A shotputter throws the shot with an initial speed of 16.0 m/s at a 43.0 angle to the horizontal. Calculate the horizontal distance traveled by the shot if it leaves the athlete's hand at a height of 2.10 m above the ground.
To calculate the horizontal distance traveled by the shot, we can break down the initial velocity of the shot into horizontal and vertical components.

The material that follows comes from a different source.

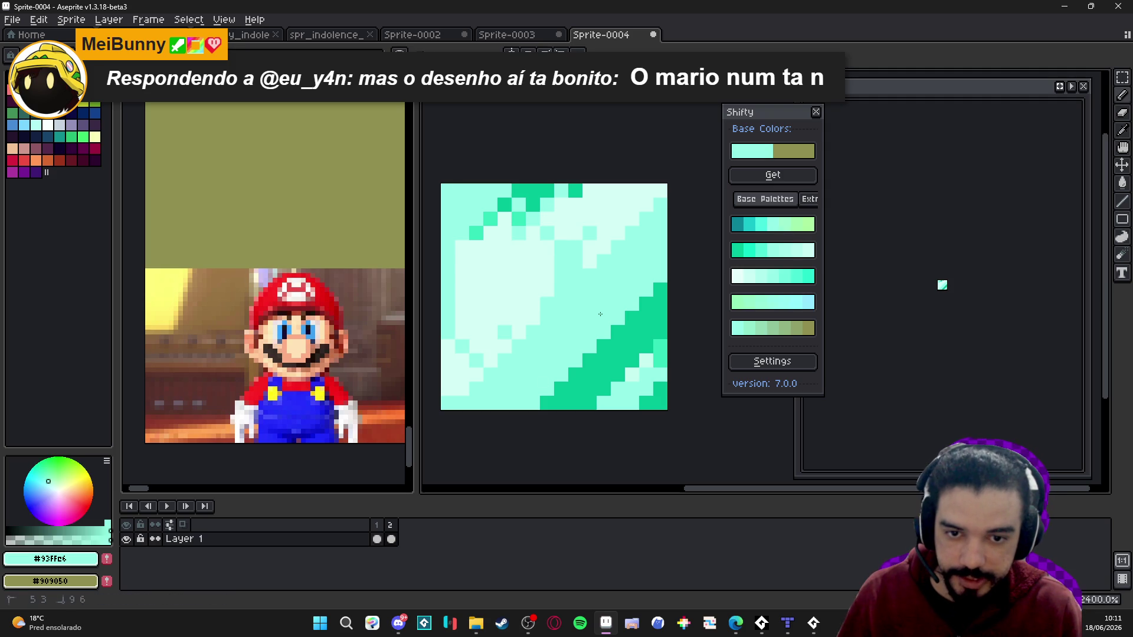
click(647, 403)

The initial vertical velocity (Vy) is calculated using the formula:
Vy = V * sinθ
where:
V = initial speed = 16.0 m/s
θ = angle of projection = 43.0 degrees
Vy = 16.0 m/s * sin(43.0°)
= 16.0 m/s * 0.68199836006
≈ 10.912 m/s
The time of flight (t) can be calculated using the equation:
t = (2 * Vy) / g
where:
g = acceleration due to gravity = 9.8 m/s²
t = (2 * 10.912 m/s) / 9.8 m/s²
≈ 2.222 seconds
Next, we can calculate the horizontal distance (dx) using the formula:
dx = Vx * t
where:
Vx = initial horizontal velocity
t = time of flight
To find Vx, we can use the formula:
Vx = V * cosθ
Vx = 16.0 m/s * cos(43.0°)
= 16.0 m/s * 0.75390225434
≈ 12.063 m/s
Now, we can calculate the horizontal distance:
dx = 12.063 m/s * 2.222 s
≈ 26.835 meters
So, the shot will travel approximately 26.835 meters horizontally.